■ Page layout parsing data
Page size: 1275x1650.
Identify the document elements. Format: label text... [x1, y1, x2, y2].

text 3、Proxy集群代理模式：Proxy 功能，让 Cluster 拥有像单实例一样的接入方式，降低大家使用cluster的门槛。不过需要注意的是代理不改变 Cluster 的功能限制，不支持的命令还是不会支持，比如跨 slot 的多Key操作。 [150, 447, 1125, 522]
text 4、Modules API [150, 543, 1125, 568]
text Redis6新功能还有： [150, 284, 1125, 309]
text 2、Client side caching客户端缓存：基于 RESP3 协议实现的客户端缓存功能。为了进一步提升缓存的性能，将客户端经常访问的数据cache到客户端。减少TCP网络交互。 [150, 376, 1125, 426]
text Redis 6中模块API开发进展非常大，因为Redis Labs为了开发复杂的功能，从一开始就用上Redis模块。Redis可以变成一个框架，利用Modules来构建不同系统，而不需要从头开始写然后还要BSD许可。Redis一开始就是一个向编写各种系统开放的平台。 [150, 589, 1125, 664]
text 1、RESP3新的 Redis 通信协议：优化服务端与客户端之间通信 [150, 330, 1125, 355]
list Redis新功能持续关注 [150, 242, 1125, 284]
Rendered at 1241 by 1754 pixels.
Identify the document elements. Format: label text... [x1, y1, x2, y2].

■ ABOUT THIS TASK
Using the records above, output exactly the lines from the one containing "Rendered at 1241 by 1754 pixels." through the last line, and no others.

■ TASK ANSWER
Rendered at 1241 by 1754 pixels.
Identify the document elements. Format: label text... [x1, y1, x2, y2].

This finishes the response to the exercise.